I’m American as well - a clubroom is kind of like those rooms you are seeing in Google. But I take it more as private “members only” clubs. Like something old men or mafia ppl would just hang out at all day and chat. I associate it with more of a 1950s or 60s era.
I don’t think they have many club rooms nowadays, at least in the US. I’ve seen a bunch of stuff in New York that I could describe as club rooms, but New York is a weird city.
But also, @brynner@rvaca2 your schools do have clubs that meet in highschool still. A band for instance meets in a music room. That could be considered a “club room” in this context. A history club meeting in the history teacher’s room after school could also be considered a club room.
However, in Japan, they have dedicated (and often multi-purpose) rooms for these functions, for any and every extra-curricular club. Those are club rooms. (If you watch any highschool anime, you will encounter them.) That aside, my University (in Canada) also had club rooms, although they were shared (and more like brynner’s example) where we had to book the space for our club in order to use it at the designated time(s).
Re: Club Room
Does anybody who is living in Japan encounter this with any regularity?

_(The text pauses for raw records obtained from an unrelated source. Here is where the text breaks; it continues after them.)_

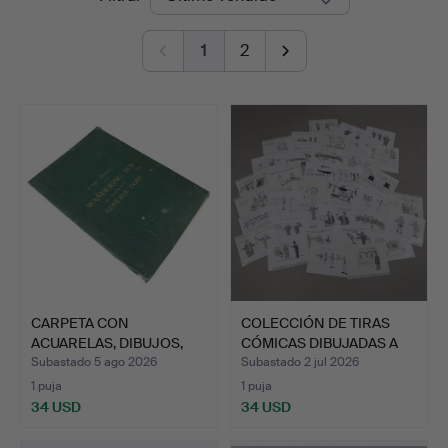
de
1
2
remate
CARPETA CON
COLECCIÓN DE TIRAS
ACUARELAS, DIBUJOS,
CÓMICAS DIBUJADAS A
GRABADOS, …
MAN…
Subastado 5 ago 2026
Subastado 2 jul 2026
1 puja
1 puja
34 USD
34 USD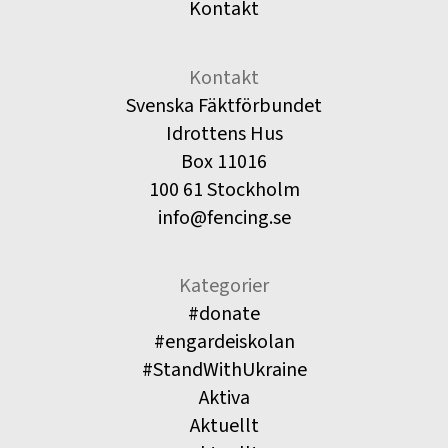
Kontakt
Kontakt
Svenska Fäktförbundet
Idrottens Hus
Box 11016
100 61 Stockholm
info@fencing.se
Kategorier
#donate
#engardeiskolan
#StandWithUkraine
Aktiva
Aktuellt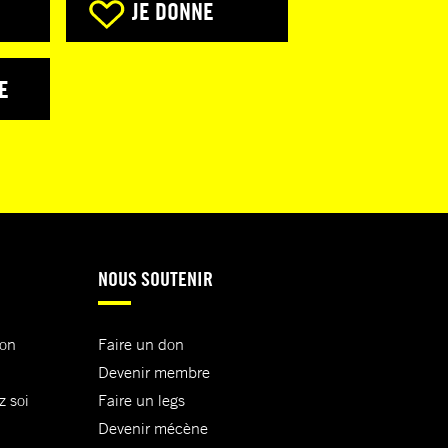
JE DONNE
E
NOUS SOUTENIR
ion
Faire un don
Devenir membre
z soi
Faire un legs
Devenir mécène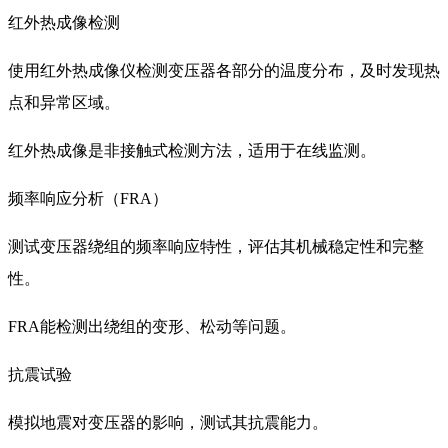
红外热成像检测
使用红外热成像仪检测变压器各部分的温度分布，及时发现热
点和异常区域。
红外热成像是非接触式检测方法，适用于在线监测。
频率响应分析（FRA）
测试变压器绕组的频率响应特性，评估其机械稳定性和完整
性。
FRA能检测出绕组的变形、松动等问题。
抗震试验
模拟地震对变压器的影响，测试其抗震能力。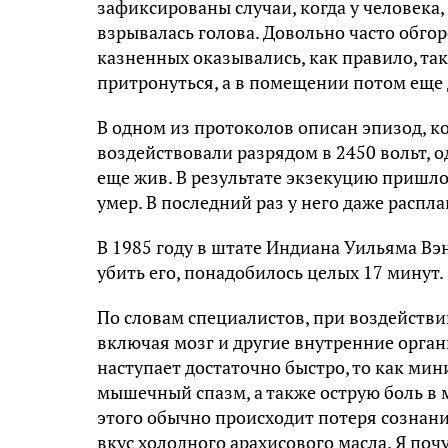
зафиксированы случаи, когда у человека,
взрывалась голова. Довольно часто обго
казненных оказывались, как правило, та
притронуться, а в помещении потом еще 
В одном из протоколов описан эпизод, к
воздействовали разрядом в 2450 вольт, о
еще жив. В результате экзекуцию пришло
умер. В последний раз у него даже распл
В 1985 году в штате Индиана Уильяма Вэ
убить его, понадобилось целых 17 минут.
По словам специалистов, при воздействи
включая мозг и другие внутренние орган
наступает достаточно быстро, то как ми
мышечный спазм, а также острую боль в 
этого обычно происходит потеря сознани
вкус холодного арахисового масла. Я почу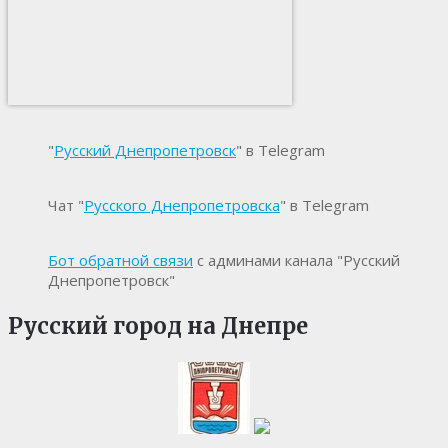
"
Русский Днепропетровск
" в Telegram
Чат "
Русского Днепропетровска
" в Telegram
Бот обратной связи
с админами канала "Русский
Днепропетровск"
Русский город на Днепре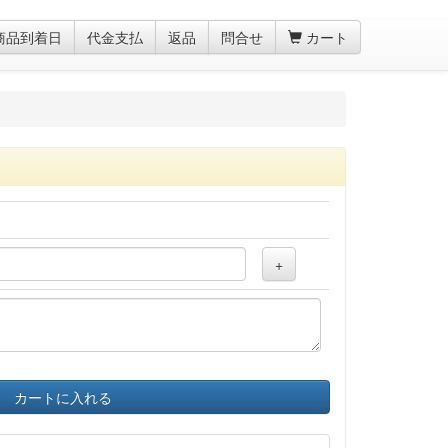
商品到着日
代金支払
返品
問合せ
カート
+
カートに入れる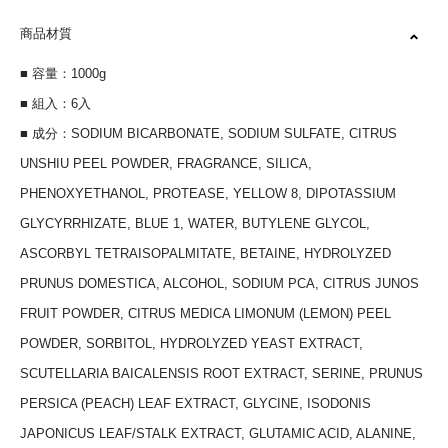
商品材質
■ 容量：1000g
■ 組入：6入
■ 成分：SODIUM BICARBONATE, SODIUM SULFATE, CITRUS
UNSHIU PEEL POWDER, FRAGRANCE, SILICA,
PHENOXYETHANOL, PROTEASE, YELLOW 8, DIPOTASSIUM
GLYCYRRHIZATE, BLUE 1, WATER, BUTYLENE GLYCOL,
ASCORBYL TETRAISOPALMITATE, BETAINE, HYDROLYZED
PRUNUS DOMESTICA, ALCOHOL, SODIUM PCA, CITRUS JUNOS
FRUIT POWDER, CITRUS MEDICA LIMONUM (LEMON) PEEL
POWDER, SORBITOL, HYDROLYZED YEAST EXTRACT,
SCUTELLARIA BAICALENSIS ROOT EXTRACT, SERINE, PRUNUS
PERSICA (PEACH) LEAF EXTRACT, GLYCINE, ISODONIS
JAPONICUS LEAF/STALK EXTRACT, GLUTAMIC ACID, ALANINE,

I’m thinking about just adding ‘room’ as a synonym and not worrying about this distinction and/or having it become an unnecessarily annoying leech…
Also: I think about Outkast for the other ‘room’ and have since I saw that reading…
For me learning it, it may make more sense to just be aware of that distinction… and then learn to differentiate it in the vocabulary more through context than through this site… but that is helpful to know.